The Worst Man Who Ever Lived: ‘HHhH’

First, the eccentric title: HHhH. It’s a reference to the novel’s putative subject, the assassinated Nazi Reinhard Heydrich, “the most dangerous man in the Third Reich, the Hangman of Prague, the Butcher, the Blond Beast… the Goat…t he Man with the Iron Heart, the worst creature ever forged in the burning fires of hell…” who, as the one-time right-hand man of the regrettably un-assassinated Heinrich Himmler, also was known (by the SS) as Himmlers Hirn heisst Heydrich or “Himmler’s brain is called Heydrich.”

Hence, HHhH.

This strange and ambitious hybrid novel – really more a work of non-fiction, leavened by the author’s frustrated and occasionally frustrating musings about his inability to get at the putrid heart of his disgusting subject – is not wholly successful. Heydrich, the “protector of Bohemia and Moravia”, i.e., the Hitler-appointed ruler of Nazi-occupied Czechoslovakia, is not an easy human being to elucidate. For, in addition to doling out local death decrees from Prague’s Czernin Palace, where he was installed in the autumn of 1941 as executioner-in-chief, Heydrich also served as one of the principal architects of the Final Solution, which he executed with the unparalleled efficiency of a “killer bureaucrat”, i.e., the sort of sadistic, soulless and highly intelligent psychopath that characterized the leadership of the Third Reich.

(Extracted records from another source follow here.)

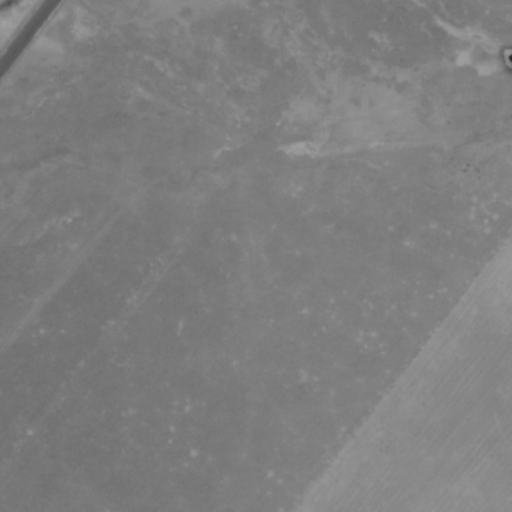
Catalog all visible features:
road: (26, 35)
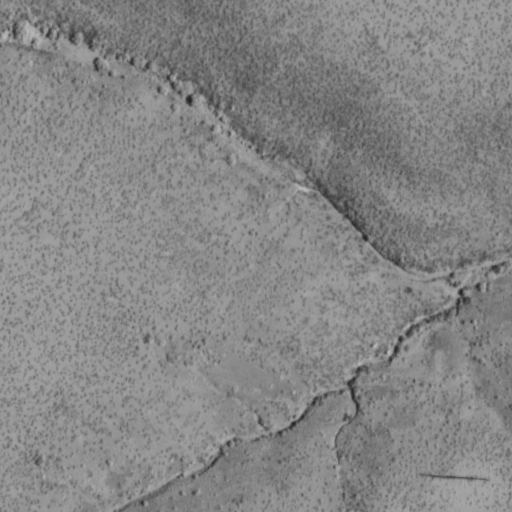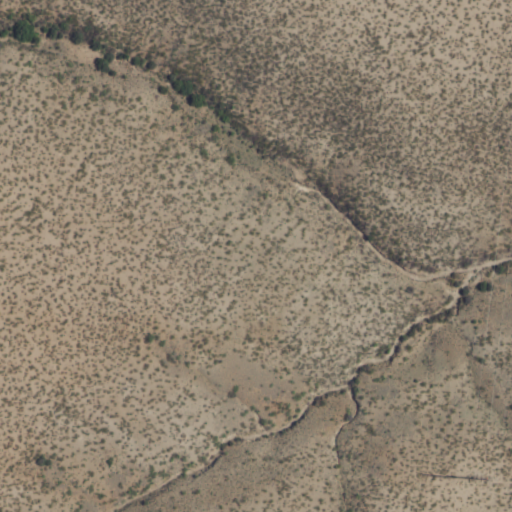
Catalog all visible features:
power tower: (476, 477)
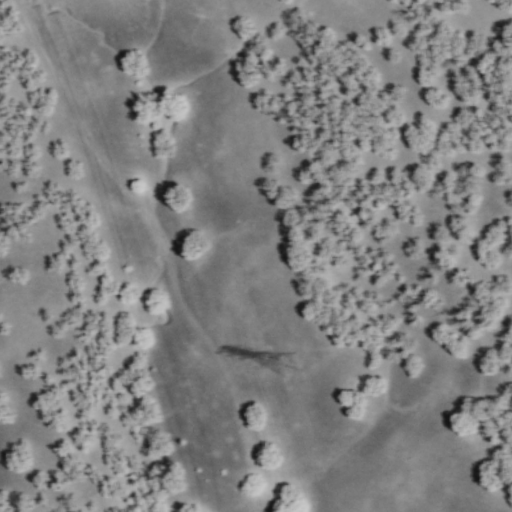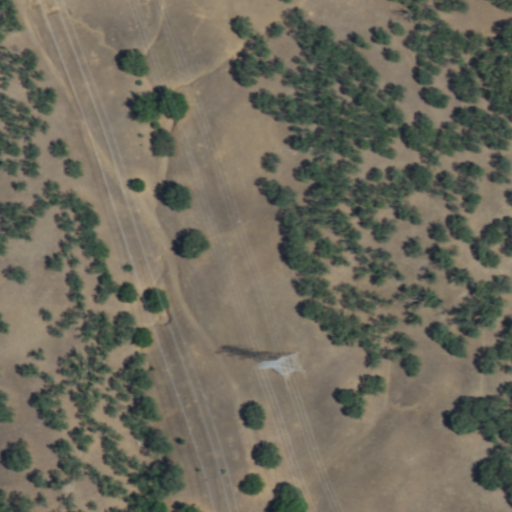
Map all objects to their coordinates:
power tower: (285, 348)
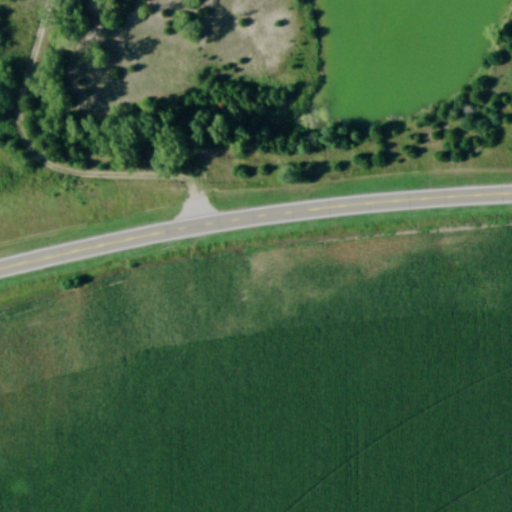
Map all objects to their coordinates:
road: (254, 219)
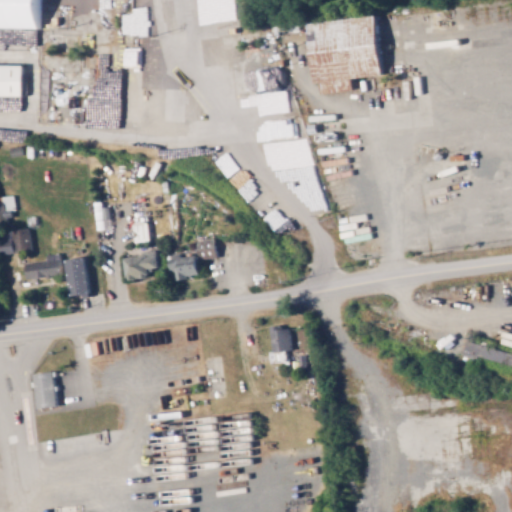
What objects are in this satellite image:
building: (218, 11)
building: (133, 25)
building: (343, 51)
building: (119, 56)
building: (10, 82)
building: (120, 91)
building: (163, 100)
building: (261, 104)
building: (266, 132)
building: (6, 206)
building: (279, 219)
building: (15, 241)
building: (228, 246)
building: (247, 252)
railway: (258, 258)
building: (192, 259)
building: (140, 264)
building: (44, 267)
building: (77, 276)
road: (255, 298)
building: (281, 338)
building: (487, 352)
building: (45, 389)
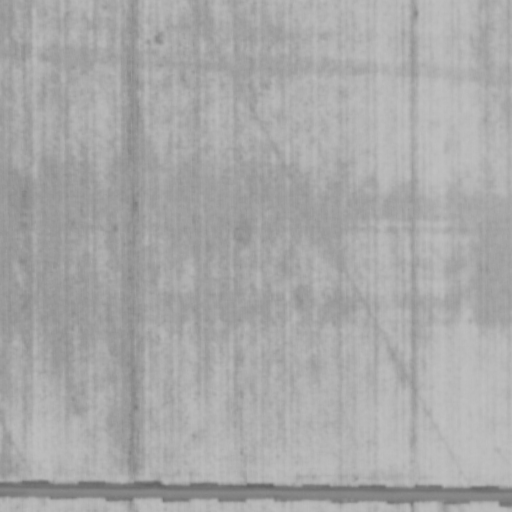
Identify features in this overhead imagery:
crop: (255, 255)
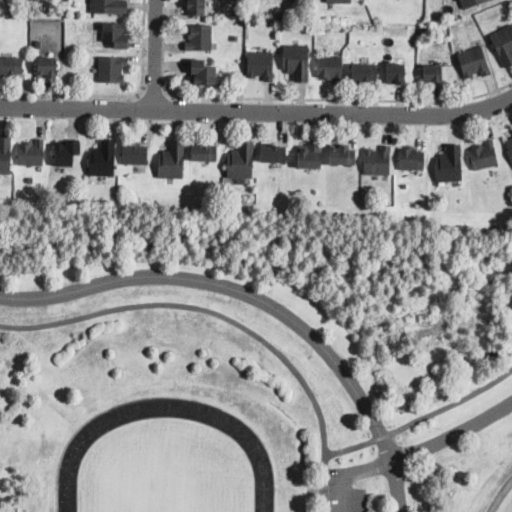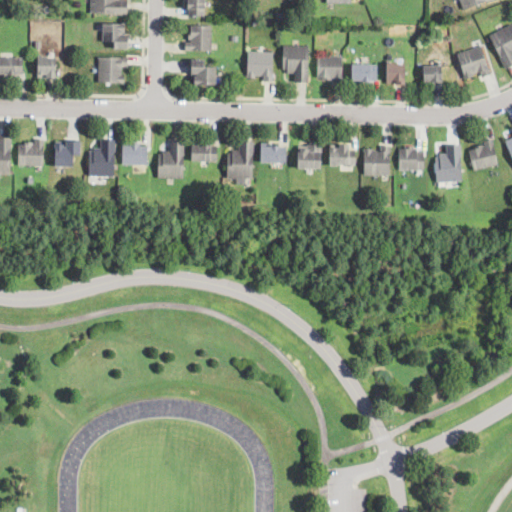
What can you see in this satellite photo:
building: (293, 0)
building: (339, 0)
building: (339, 1)
building: (469, 2)
building: (470, 3)
building: (108, 6)
building: (109, 6)
building: (195, 7)
building: (196, 7)
building: (46, 10)
building: (281, 16)
building: (341, 19)
building: (115, 34)
building: (115, 34)
building: (199, 36)
building: (236, 37)
building: (199, 38)
road: (144, 40)
building: (503, 43)
building: (503, 45)
road: (155, 54)
building: (296, 60)
building: (473, 61)
building: (296, 62)
building: (473, 62)
building: (10, 63)
building: (260, 63)
building: (260, 64)
building: (11, 66)
building: (46, 66)
building: (46, 67)
building: (330, 67)
building: (111, 68)
building: (330, 68)
building: (111, 69)
building: (432, 71)
building: (202, 72)
building: (363, 72)
building: (395, 72)
building: (202, 73)
building: (364, 73)
building: (432, 73)
building: (395, 74)
road: (154, 91)
road: (76, 95)
road: (337, 99)
road: (257, 111)
building: (509, 144)
building: (509, 145)
building: (31, 151)
building: (65, 151)
building: (272, 151)
building: (31, 152)
building: (134, 152)
building: (203, 152)
building: (203, 152)
building: (66, 153)
building: (5, 154)
building: (135, 154)
building: (273, 154)
building: (342, 154)
building: (482, 154)
building: (5, 155)
building: (308, 155)
building: (342, 155)
building: (483, 155)
building: (310, 157)
building: (102, 158)
building: (410, 158)
building: (103, 159)
building: (411, 159)
building: (171, 160)
building: (240, 160)
building: (376, 160)
building: (241, 161)
building: (377, 161)
building: (172, 162)
building: (449, 163)
building: (449, 165)
building: (31, 179)
building: (405, 184)
road: (237, 290)
road: (228, 320)
park: (254, 358)
road: (421, 418)
road: (454, 434)
track: (166, 461)
park: (166, 484)
park: (502, 498)
road: (346, 508)
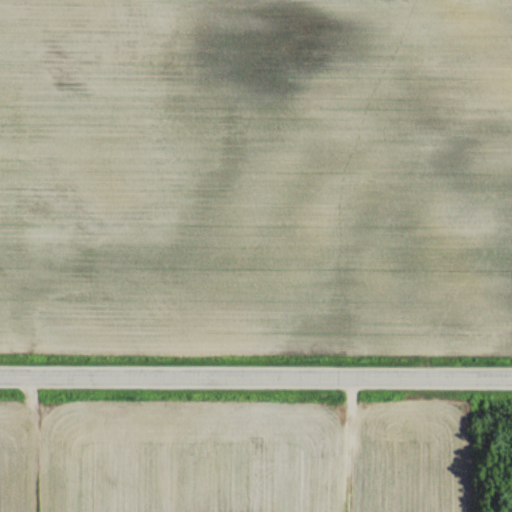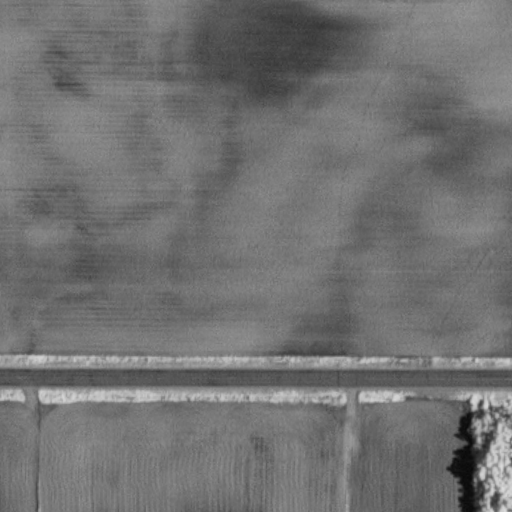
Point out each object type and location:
road: (256, 364)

It’s not that the author, Laurent Binet (in a translation from the French by Sam Taylor), doesn’t attempt to understand what “motivated” Heydrich, a plausible candidate for the worst man who ever lived. Rather, he recognizes the inherent absurdity of his task, and so he shifts his focus, even as he tells of Heydrich’s rise through the ranks of the SS, to his own struggles to interpret, understand and get the story straight.

So the second character in this “infranovel”, as Binet calls it, is, in classic albeit rather tired post-modern fashion, Binet himself. But the third and fourth protagonists, a Czech and a Slovak, Jozef Gabčik and Jan Kubiš, recruited by a London-based resistance group to assassinate Heydrich, form the real core of this story, as we follow them from Czechoslovakia to London and back again, where they intercept Heydrich’s Mercedes and carry out a partially botched but ultimately successful assassination and then, as in a scene from a period movie (except that it really happened), battle scores of SS storm troopers from their hiding place in the crypt of an Orthodox Church.

The latter part of this novel, in which Binet interweaves the story of Heydrich’s slow death from his wounds and the hunt for Gabčik and Kubiš with Binet’s own insecure musings on the effectiveness of his storytelling, is rather stirring, and expertly told.

One can’t help wondering though, what the actual point of the third strand is. On the one hand, it’s probably difficult to tell the story of the Final Solution, or even one small part of it, without adopting a rather post-modern viewpoint on the limitations of art and the artist in the face of unencompassable evil; on the other hand, entering into a novel that, in effect, admits defeat from the very earliest pages – Binet acknowledges a “long-held disgust for realistic novels” and refers to “the puerile, ridiculous nature of novelistic invention” – can be rather dispiriting, even if Binet’s dry, despairing wit makes it, at the same time, paradoxically engrossing.

What’s interesting and admirable, though, is that Binet at least makes the attempt to research, explain and “understand” (as if such a thing were possible) monstrosities such as Babi Yar, site of one of the largest mass murders ever perpetrated, and the razing of Lidice. Like Gabčik and Kubiš themselves, who knew they had virtually no chance of escaping their operation against Heydrich with their lives, and had no way of knowing, for that matter, if the Third Reich could even be defeated, but went ahead with their hopeless mission anyway and largely succeeded, Binet himself undertakes a daunting task and partially prevails.

Binet could have fully prevailed, however, if he had eschewed the shaky experiments and fully embraced either fiction or non-fiction, while implicitly acknowledging, in either event, that historical events are never going to be fully knowable and comprehensible in every detail. Anatole France once said, “he’s a truly great historian; he has enriched his subject with a new uncertainty.” Nonetheless, Babi Yar happened, and Lidice happened, and Heydrich and their Czech and Slovak antagonists existed.

Gabčik and Kubiš and their comrades were, Binet asserts, “the authors of one of the greatest acts of resistance in human history, and without doubt the greatest of the Second World War.” On an entirely different but not negligible level, Binet himself hopelessly but not without success attempts to honor their memories by authoring an account of their lives and their legacy, which is to say a world in which books like this can still be written.